====== Material supplied

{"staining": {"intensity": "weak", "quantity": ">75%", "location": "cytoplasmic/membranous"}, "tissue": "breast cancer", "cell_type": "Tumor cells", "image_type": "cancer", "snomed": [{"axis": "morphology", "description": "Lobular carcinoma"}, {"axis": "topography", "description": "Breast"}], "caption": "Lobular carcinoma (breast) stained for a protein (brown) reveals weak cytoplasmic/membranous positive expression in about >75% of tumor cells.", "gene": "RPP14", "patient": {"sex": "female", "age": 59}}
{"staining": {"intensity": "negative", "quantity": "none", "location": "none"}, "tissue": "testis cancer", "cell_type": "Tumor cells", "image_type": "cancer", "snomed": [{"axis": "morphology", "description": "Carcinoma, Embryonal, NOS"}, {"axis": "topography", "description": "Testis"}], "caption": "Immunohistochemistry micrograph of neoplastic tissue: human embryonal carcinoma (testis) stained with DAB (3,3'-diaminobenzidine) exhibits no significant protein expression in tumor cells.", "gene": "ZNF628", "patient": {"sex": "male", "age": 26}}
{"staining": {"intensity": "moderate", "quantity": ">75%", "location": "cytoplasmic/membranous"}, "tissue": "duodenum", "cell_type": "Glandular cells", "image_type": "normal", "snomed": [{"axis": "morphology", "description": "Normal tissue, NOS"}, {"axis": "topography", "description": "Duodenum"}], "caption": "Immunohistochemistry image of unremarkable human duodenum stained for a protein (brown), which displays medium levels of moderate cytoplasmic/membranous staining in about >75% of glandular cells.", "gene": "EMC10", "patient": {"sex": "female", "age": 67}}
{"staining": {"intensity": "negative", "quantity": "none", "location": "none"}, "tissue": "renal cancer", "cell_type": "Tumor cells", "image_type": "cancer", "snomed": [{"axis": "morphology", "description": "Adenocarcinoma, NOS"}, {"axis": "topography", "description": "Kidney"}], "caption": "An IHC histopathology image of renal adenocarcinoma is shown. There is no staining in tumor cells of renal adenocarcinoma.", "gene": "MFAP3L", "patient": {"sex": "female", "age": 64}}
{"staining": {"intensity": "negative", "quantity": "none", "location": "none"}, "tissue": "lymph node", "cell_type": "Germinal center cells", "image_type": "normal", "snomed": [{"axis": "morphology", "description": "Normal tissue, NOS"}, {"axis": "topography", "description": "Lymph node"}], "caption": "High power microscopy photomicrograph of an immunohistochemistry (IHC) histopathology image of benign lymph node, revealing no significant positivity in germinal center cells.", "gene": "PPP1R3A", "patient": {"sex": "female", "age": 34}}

============

▶ [Problem]: Make an exact copy of all the entries above.

▶ [Expected output]:
{"staining": {"intensity": "weak", "quantity": ">75%", "location": "cytoplasmic/membranous"}, "tissue": "breast cancer", "cell_type": "Tumor cells", "image_type": "cancer", "snomed": [{"axis": "morphology", "description": "Lobular carcinoma"}, {"axis": "topography", "description": "Breast"}], "caption": "Lobular carcinoma (breast) stained for a protein (brown) reveals weak cytoplasmic/membranous positive expression in about >75% of tumor cells.", "gene": "RPP14", "patient": {"sex": "female", "age": 59}}
{"staining": {"intensity": "negative", "quantity": "none", "location": "none"}, "tissue": "testis cancer", "cell_type": "Tumor cells", "image_type": "cancer", "snomed": [{"axis": "morphology", "description": "Carcinoma, Embryonal, NOS"}, {"axis": "topography", "description": "Testis"}], "caption": "Immunohistochemistry micrograph of neoplastic tissue: human embryonal carcinoma (testis) stained with DAB (3,3'-diaminobenzidine) exhibits no significant protein expression in tumor cells.", "gene": "ZNF628", "patient": {"sex": "male", "age": 26}}
{"staining": {"intensity": "moderate", "quantity": ">75%", "location": "cytoplasmic/membranous"}, "tissue": "duodenum", "cell_type": "Glandular cells", "image_type": "normal", "snomed": [{"axis": "morphology", "description": "Normal tissue, NOS"}, {"axis": "topography", "description": "Duodenum"}], "caption": "Immunohistochemistry image of unremarkable human duodenum stained for a protein (brown), which displays medium levels of moderate cytoplasmic/membranous staining in about >75% of glandular cells.", "gene": "EMC10", "patient": {"sex": "female", "age": 67}}
{"staining": {"intensity": "negative", "quantity": "none", "location": "none"}, "tissue": "renal cancer", "cell_type": "Tumor cells", "image_type": "cancer", "snomed": [{"axis": "morphology", "description": "Adenocarcinoma, NOS"}, {"axis": "topography", "description": "Kidney"}], "caption": "An IHC histopathology image of renal adenocarcinoma is shown. There is no staining in tumor cells of renal adenocarcinoma.", "gene": "MFAP3L", "patient": {"sex": "female", "age": 64}}
{"staining": {"intensity": "negative", "quantity": "none", "location": "none"}, "tissue": "lymph node", "cell_type": "Germinal center cells", "image_type": "normal", "snomed": [{"axis": "morphology", "description": "Normal tissue, NOS"}, {"axis": "topography", "description": "Lymph node"}], "caption": "High power microscopy photomicrograph of an immunohistochemistry (IHC) histopathology image of benign lymph node, revealing no significant positivity in germinal center cells.", "gene": "PPP1R3A", "patient": {"sex": "female", "age": 34}}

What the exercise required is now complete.